Problem statement
Pull out every line of the entries below that contains the string "Reading", matching its case exactly.

Chart interpretation exercises:
=== Begin Enclosure ===
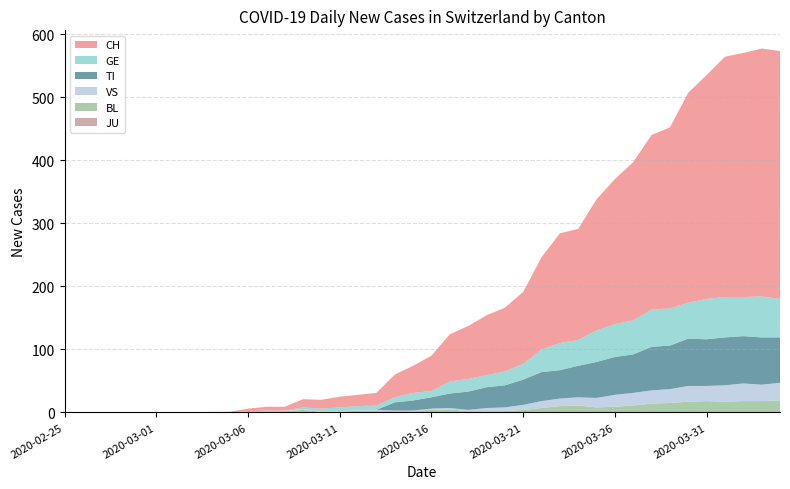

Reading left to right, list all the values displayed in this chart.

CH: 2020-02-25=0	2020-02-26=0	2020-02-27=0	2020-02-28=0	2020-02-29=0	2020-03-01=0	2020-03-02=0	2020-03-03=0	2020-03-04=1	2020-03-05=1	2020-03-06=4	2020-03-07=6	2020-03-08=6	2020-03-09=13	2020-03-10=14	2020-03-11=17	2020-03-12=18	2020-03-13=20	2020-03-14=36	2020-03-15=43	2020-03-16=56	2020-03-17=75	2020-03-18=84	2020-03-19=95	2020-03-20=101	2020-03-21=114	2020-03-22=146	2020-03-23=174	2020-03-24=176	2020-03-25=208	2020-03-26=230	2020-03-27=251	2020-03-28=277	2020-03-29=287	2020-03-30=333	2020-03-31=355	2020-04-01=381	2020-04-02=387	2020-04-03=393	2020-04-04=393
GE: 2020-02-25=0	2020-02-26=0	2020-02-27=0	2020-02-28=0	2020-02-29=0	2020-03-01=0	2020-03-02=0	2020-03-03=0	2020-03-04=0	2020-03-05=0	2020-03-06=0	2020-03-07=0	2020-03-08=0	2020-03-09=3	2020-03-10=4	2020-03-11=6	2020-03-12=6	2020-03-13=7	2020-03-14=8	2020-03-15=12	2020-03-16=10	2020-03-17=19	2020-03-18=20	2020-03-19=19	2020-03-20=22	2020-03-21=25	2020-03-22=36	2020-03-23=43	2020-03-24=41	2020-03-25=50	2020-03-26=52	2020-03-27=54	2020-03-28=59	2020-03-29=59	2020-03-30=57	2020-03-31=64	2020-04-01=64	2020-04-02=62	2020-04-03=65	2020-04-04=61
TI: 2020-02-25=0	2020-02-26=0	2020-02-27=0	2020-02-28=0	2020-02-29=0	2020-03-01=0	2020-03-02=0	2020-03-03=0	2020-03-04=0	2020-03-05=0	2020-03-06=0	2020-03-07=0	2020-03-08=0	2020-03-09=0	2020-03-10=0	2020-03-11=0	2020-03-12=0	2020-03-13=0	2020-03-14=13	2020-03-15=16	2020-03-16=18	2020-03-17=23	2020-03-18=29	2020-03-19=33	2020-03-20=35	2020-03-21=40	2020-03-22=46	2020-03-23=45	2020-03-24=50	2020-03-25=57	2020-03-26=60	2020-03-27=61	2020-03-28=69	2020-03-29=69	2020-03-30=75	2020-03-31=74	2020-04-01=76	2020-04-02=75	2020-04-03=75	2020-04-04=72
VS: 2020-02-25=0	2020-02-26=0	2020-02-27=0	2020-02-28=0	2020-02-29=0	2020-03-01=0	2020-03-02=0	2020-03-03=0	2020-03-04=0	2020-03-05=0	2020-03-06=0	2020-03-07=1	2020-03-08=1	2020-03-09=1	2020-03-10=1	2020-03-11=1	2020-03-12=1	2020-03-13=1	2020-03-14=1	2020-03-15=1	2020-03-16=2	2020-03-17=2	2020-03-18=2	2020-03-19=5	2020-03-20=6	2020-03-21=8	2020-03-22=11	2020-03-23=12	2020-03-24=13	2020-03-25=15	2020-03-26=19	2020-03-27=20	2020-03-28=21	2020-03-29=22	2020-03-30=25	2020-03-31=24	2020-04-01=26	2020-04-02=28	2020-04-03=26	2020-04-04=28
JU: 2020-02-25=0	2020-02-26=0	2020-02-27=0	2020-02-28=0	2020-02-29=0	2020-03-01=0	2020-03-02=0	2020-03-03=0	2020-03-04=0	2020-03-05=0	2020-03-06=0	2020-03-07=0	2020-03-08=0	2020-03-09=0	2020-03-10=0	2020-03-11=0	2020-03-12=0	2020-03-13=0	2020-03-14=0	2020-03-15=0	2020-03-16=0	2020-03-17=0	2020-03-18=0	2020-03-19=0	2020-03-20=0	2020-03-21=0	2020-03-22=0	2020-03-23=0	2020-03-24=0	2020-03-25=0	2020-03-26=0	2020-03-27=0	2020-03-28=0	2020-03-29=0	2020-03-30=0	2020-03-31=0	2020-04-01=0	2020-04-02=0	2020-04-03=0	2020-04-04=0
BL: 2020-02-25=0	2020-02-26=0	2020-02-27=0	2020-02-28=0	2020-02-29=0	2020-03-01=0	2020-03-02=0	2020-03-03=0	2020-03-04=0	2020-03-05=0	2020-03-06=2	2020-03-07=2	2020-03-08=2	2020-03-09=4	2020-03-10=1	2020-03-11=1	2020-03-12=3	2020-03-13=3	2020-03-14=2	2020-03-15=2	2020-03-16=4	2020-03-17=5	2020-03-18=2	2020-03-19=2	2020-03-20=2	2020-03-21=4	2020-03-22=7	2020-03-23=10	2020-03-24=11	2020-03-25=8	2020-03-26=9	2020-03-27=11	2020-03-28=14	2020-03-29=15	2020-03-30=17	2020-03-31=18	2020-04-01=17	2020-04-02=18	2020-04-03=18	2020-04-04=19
=== End Enclosure ===
Finished task
Reading left to right, list all the values displayed in this chart.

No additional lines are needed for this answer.